About 90 per cent of the specimens were found to be infected with P infestans. When the actual strain was studied however, about 86 per cent - including those involved in major epidemics in 1840s Ireland - were shown to be infected with the "Ia" haplotype of P infestans.
The Ib haplotype - the one previously presumed to be the culprit behind the Famine - was present only in more modern samples from Central and South America.
Dr Ristaino is now investigating the origin of the Ia strain, whether Mexico or the Andes. "The Ia strain is in both present-day Mexico and in the Andean region. Our current work with DNA sequences from modern isolates is suggesting an Andean origin," she suggests. "The pathogen probably moved in infected seed potatoes shipped from South America. In 1840s Mexico, Santa Anna was fighting a war, so commercial potatoes were not being grown there. But the Peruvians were shipping potatoes to New Zealand and Australia, and over land and by sea to the US ports of Philadelphia and New York and to Europe.
"Furthermore, bat guano used as a fertiliser was also being shipped out of Peru. Circumstantial evidence from ship records suggests South America. Our gene genealogy work that is now in progress will shed further light on where the pathogen that caused the Famine originated."
And what about its evolution over the past 155 years - has it changed genetically, mutated - and if so, how does this impact on modern potato growing?
"We are still working on this. We know that the old haplotype Ia is still widely distributed worldwide. We are now doing whole mitochondrial genome sequencing at the Institute for Genomic Research (where they did the human genome) and we hope to compare different haplotypes to figure out how they differ genetically."
Dr Ristaino wants to learn how quickly haplotype Ia mutates and responds to certain chemicals. Is fungicide use accelerating the pace of mutations in the pathogen, for example? Knowing what the pathogen looked like 150 years ago compared to what it looks like now enables her to better understand its response to fungicides.
"Modern fungicides keep late blight in check in most places. However, the pathogen has developed resistance to a commonly used fungicide so new chemistries are always under development.

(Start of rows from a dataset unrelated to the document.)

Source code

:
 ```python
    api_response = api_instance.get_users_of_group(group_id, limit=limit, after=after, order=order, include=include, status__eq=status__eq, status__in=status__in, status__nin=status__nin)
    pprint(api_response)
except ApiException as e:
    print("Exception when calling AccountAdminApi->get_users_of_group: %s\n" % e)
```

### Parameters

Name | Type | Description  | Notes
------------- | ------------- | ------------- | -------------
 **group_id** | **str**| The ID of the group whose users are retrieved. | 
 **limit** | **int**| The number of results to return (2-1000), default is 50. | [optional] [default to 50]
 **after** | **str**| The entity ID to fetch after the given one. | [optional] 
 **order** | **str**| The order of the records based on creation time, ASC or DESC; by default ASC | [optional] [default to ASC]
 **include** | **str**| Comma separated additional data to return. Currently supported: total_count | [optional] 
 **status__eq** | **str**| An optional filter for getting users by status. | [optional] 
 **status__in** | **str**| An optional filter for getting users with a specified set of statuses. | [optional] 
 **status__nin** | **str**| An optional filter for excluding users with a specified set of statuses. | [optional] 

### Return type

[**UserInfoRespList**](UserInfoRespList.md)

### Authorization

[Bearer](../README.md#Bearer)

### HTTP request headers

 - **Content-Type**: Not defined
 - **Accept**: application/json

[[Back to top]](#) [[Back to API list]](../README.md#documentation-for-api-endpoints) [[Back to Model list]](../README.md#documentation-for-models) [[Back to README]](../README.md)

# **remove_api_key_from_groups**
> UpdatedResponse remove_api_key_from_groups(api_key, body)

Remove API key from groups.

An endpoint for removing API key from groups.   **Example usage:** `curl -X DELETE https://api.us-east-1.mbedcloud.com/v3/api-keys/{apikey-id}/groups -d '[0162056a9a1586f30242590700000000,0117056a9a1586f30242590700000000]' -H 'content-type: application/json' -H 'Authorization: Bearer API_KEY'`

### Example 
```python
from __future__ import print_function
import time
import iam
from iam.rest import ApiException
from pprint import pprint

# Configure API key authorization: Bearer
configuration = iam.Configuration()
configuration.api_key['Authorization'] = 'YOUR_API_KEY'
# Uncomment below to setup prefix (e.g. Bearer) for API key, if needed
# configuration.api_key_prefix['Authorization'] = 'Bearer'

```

"I am interested in developing less toxic alternatives to fungicides to control the disease. We are particularly interested in medicinal herbs - but have not done the research yet to determine if they will be effective. We also have interests in mechanisms by which the pathogen mutates in response to fungicides in modern-day populations."
Her research could have implications for the way that potato blight is controlled today. Understanding the pathogen's origins could help in the search for more effective treatments.
"My work is of a more basic nature but has implications for control," she says. "Since we have data suggesting a South American origin, that is probably going to be the best location for searching for resistant potato varieties in the wild, since the host and pathogen have evolved the longest in this region."